The mission crew includes commander Ross Elder, medical officer Ellen Ellis, science officer Matthew Montgomery, and flight engineer James Spicer. The team entered the 3D-printed habitat at NASA’s Johnson Space Center in Houston on Oct. 19 last year and is expected to complete the mission on Oct. 31.

“I’m proud of the crew’s accomplishments over the past 200 days — facing each challenge with fortitude and finding new ways to improve our performance and efficiency daily,” said Ellis.
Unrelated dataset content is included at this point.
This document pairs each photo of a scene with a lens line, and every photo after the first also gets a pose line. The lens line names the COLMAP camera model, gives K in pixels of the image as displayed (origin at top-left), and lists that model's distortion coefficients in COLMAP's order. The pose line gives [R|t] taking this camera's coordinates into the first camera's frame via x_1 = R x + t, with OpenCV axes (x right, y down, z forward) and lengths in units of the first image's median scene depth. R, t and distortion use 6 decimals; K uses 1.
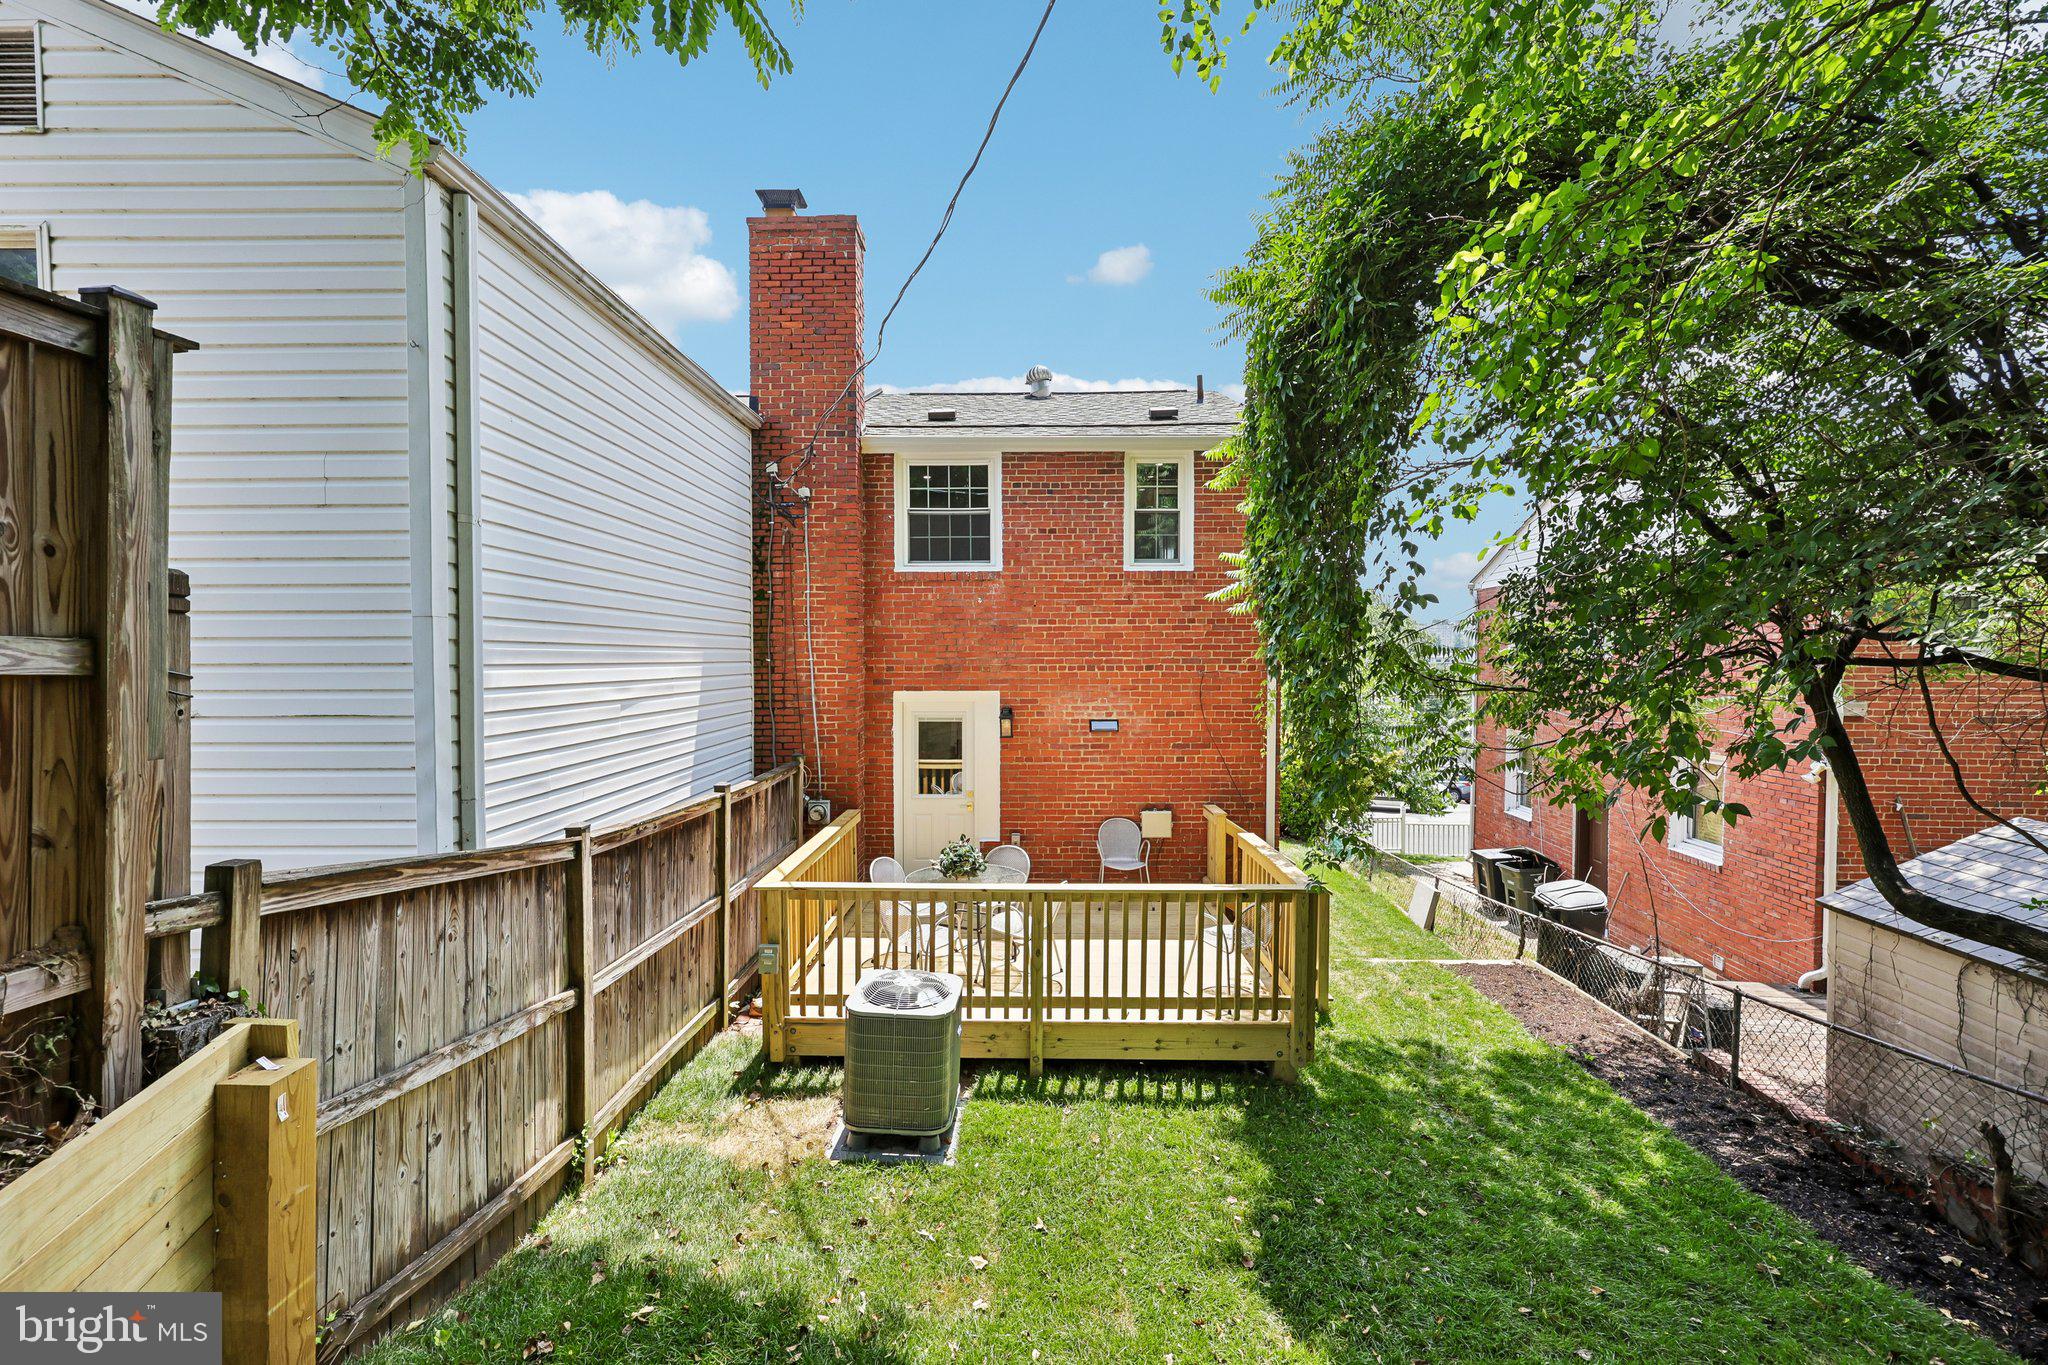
lens RADIAL K [[826.1, 0, 1016.4], [0, 826.1, 669.0], [0, 0, 1]] dist [-0.000627, 0.000342]
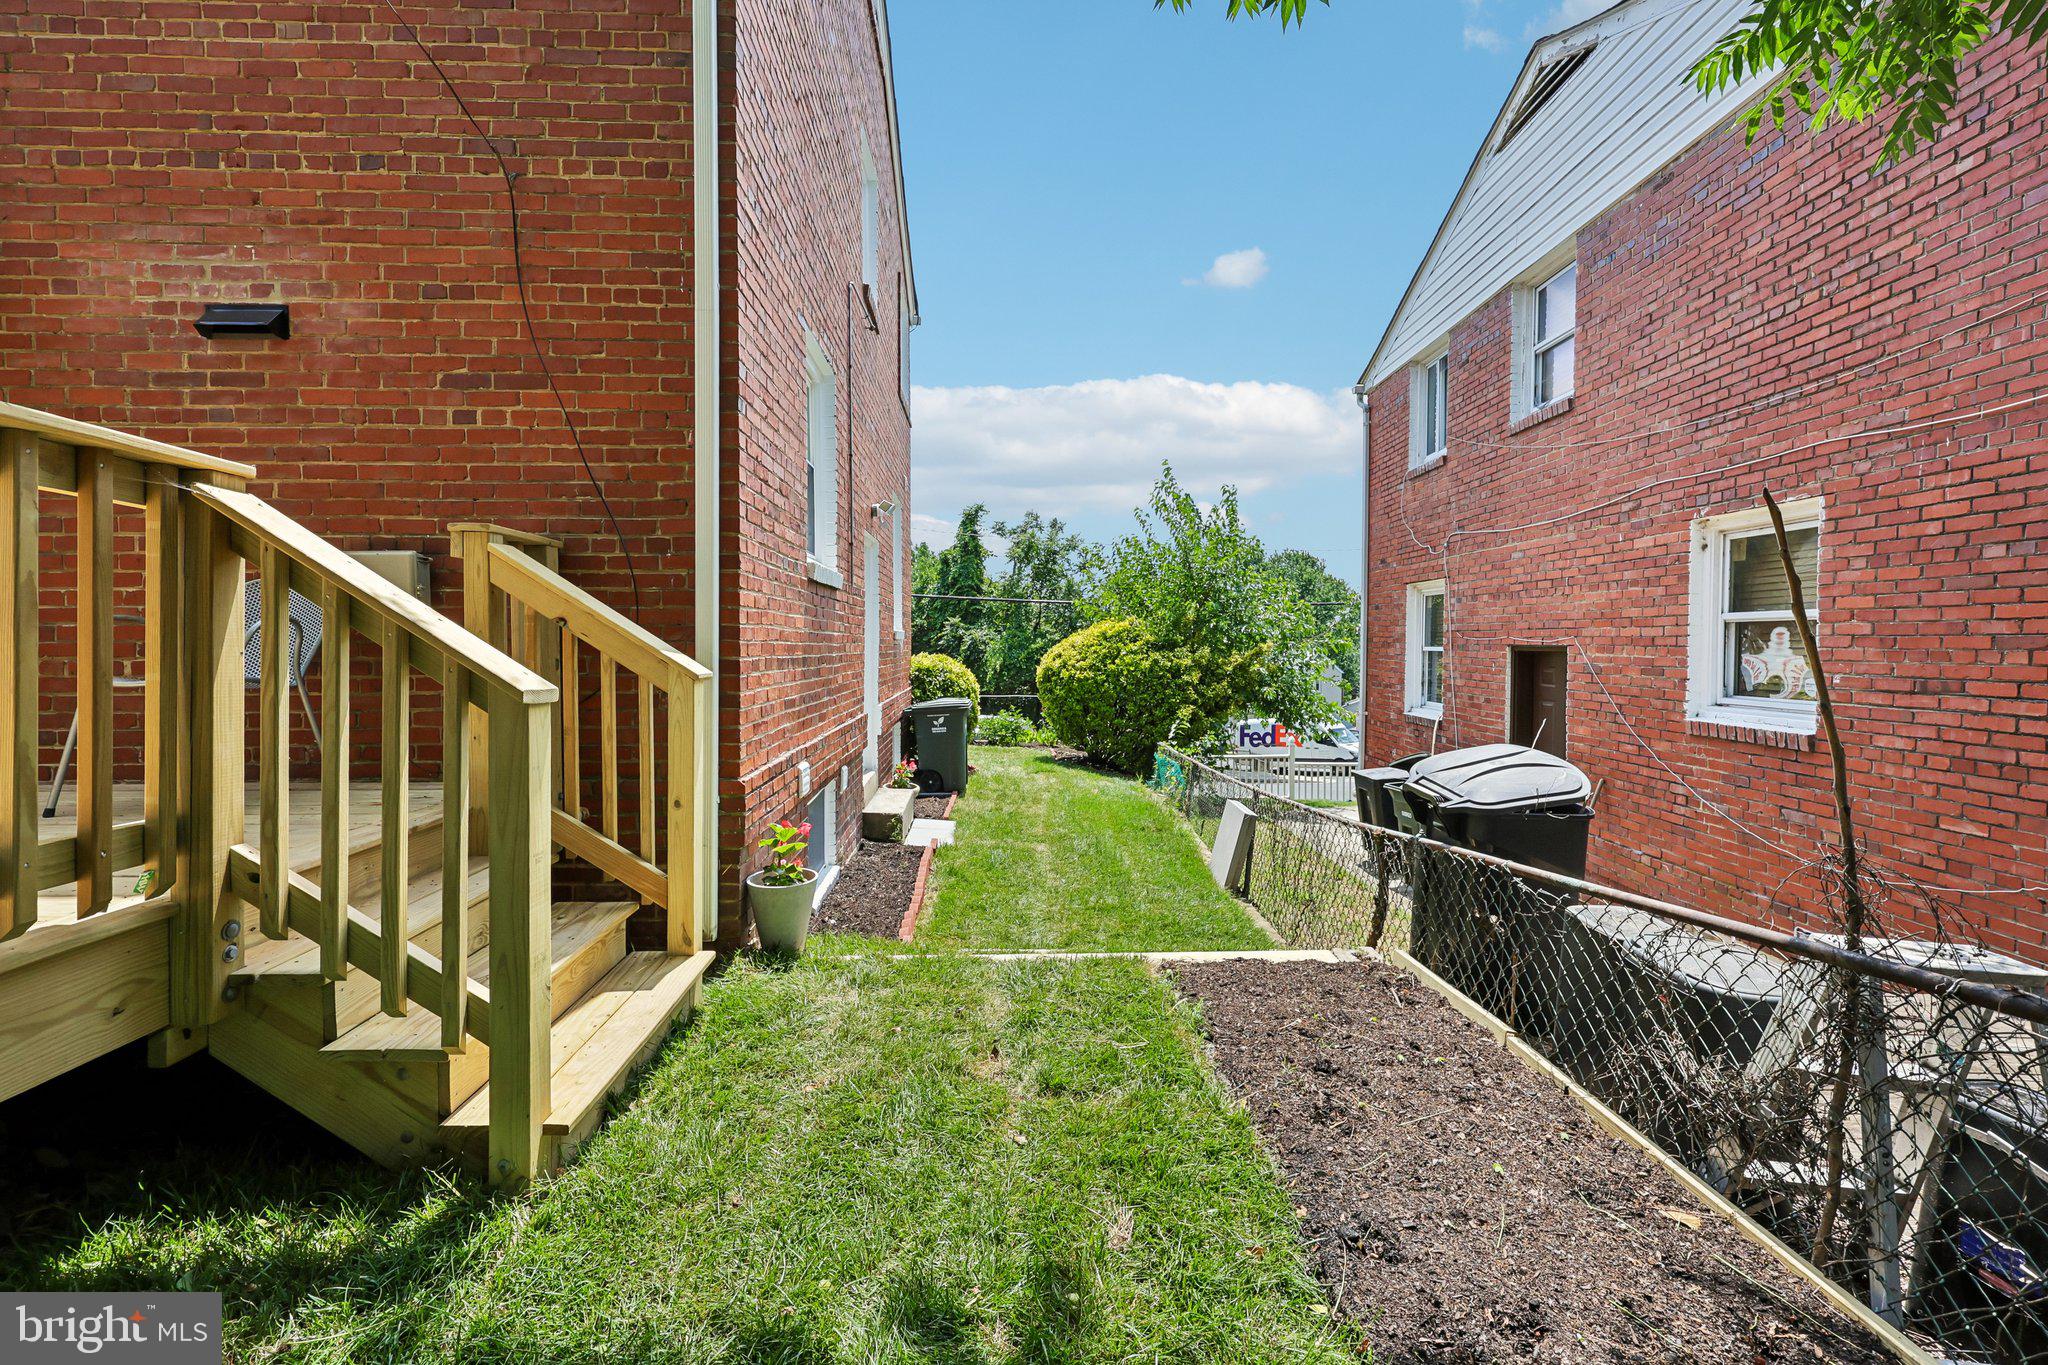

Now more than halfway through the mission, the crew continues to provide NASA with important insights into how humans adapt to isolation, confinement, and limited resources during long-duration space missions.

“We approach every day committed to doing our best work, whether we’re doing a simulated spacewalk, geology, exercise, a medical activity, or anything in between,” said Spicer. “What keeps us motivated is knowing that we’re contributing directly to NASA’s deep space exploration objectives.”

Inside the 1,700-square-foot habitat, the crew has completed robotic operations, habitat maintenance, and crop-growing activities while managing delayed communications, limited supplies, and simulated equipment failures.

“Having limited resources, be it tools, equipment, software, supplies, or no internet, really bounds what you have to solve problems,” said Montgomery. “Finding creative and clever solutions has been both challenging and rewarding.”

NASA researchers are closely monitoring the crew’s cognitive and physical performance throughout the mission to better understand stress management, productivity, and human adaptation in isolated environments.

“Extended-duration missions are relatively rare in NASA’s history to date,” said Sara Whiting, project scientist and mission manager at Johnson for NASA’s Human Research Program. “The operational lessons learned, along with the detailed health and performance data this crew is providing, come at the perfect time to inform the development of a sustainable lunar presence and longer-term objectives for crewed Mars missions.”